The Corpse Vanishes is a 1942 American mystery and horror film starring Bela Lugosi, directed by Wallace Fox, and written by Harvey Gates. Lugosi portrays a mad scientist who injects his aging wife (played by Elizabeth Russell) with fluids from virginal young brides in order to preserve her beauty. Luana Walters as a journalist and Tristram Coffin as a small town doctor investigate and solve the disappearances of the brides. The film bears some resemblance to the real world story of Elizabeth Báthory, a 16th-century Hungarian countess and serial killer who was said to preserve her beauty by bathing in the blood of virginal young women.

The film was later the subject of a Mystery Science Theater 3000 episode.

Plot

On the day of Alice Wentworth’s wedding, mad scientist Dr. Lorenz sends the young bride a poisoned orchid, the scent of which places the young woman in a state of suspended animation. He then spirits her body away to the basement laboratory of his isolated mansion and extracts her bodily fluids to inject into his vain and aged wife in order to renew her youth and beauty.

A young journalist, Patricia Hunter, investigates the case and discovers it involves an unusual orchid. She is directed to Lorenz, a known expert on orchids, and visits his mansion where she meets with a chilly reception. She is forced to spend the night when a storm breaks, and discovers the basement laboratory. In the morning, she hurries back to her newspaper offices.

Hunter and her colleagues make an attempt to trap Lorenz but he outfoxes them, chloroforming Hunter and carrying her to his laboratory to use her bodily fluids upon his wife. During the injection procedure, Lorenz is stabbed by an angry servant woman who holds Lorenz responsible for her sons’ deaths. He strangles her then collapses and dies. The servant rallies weakly and stabs Lorenz‘s wife to death.
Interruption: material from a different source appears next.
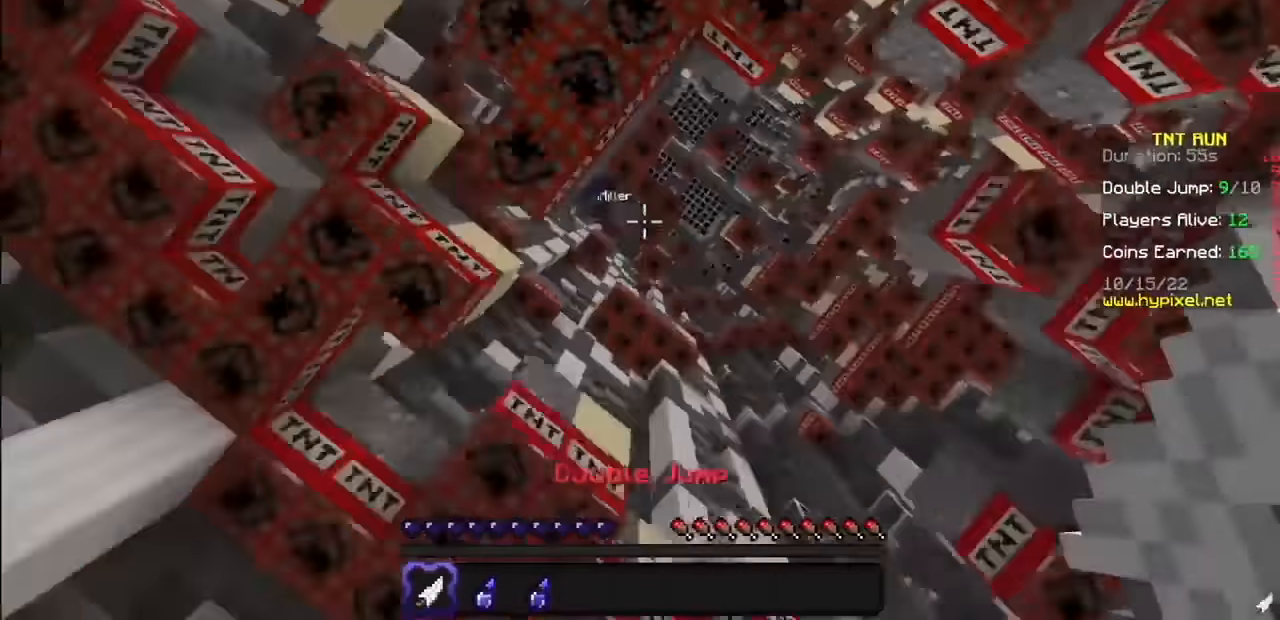
{"keys": [], "mouse": [], "events": [[67, "mouse_right", "up"], [334, "mouse_right", "down"], [467, "mouse_right", "up"]]}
The police arrive and Hunter is rescued.

Cast

  • Bela Lugosi as Dr. Lorenz, a mad scientist trying to preserve his wife’s youth and beauty by injecting her with fluids removed from the bodies of young virginal brides
  • Luana Walters as Patricia Hunter, a newspaper reporter investigating the disappearances of the brides
  • Tristram Coffin as Dr. Foster, a small town physician who aids Hunter during her investigations and eventually marries her
  • Elizabeth Russell as Dr. Lorenz’s aged wife
  • Minerva Urecal as Fagah, a crone and Dr. Lorenz’s servant
  • Angelo Rossitto as Toby, Fagah’s son and a dwarf
  • Frank Moran as Angel, Fagah’s son and a brutish half-wit
  • George Eldredge as Mike, Lorenz’s henchman and the driver of his getaway car
  • Joan Barclay as Alice Wentworth, a bride who becomes Lorenz’s victim
  • Gwen Kenyon as Peggy, a nightclub cigarette girl who poses as a bride in Hunter’s scheme to trap Lorenz
  • Kenneth Harlan as Keenan, a newspaper editor and Hunter’s boss
  • Vince Barnett as Sandy, a newspaper photographer and Hunter’s colleague

Release

Home media

In 2009, the film was available on DVD.

Mystery Science Theater 3000 showed the movie in the fifth episode of their first season. The movie was considered so bad that when Tom Servo was questioned by Joel if there was anything positive from the movie, he short circuits. The MST3K episode is available in the collectors volume 16.

Trivia

Bela Lugosi also starred in another 1942 horror film, Bowery at Midnight. In a scene in that film outside a cinema, the advertising poster outside the cinema doors is for "The Corpse Vanishes" and features Lugosi's image and name.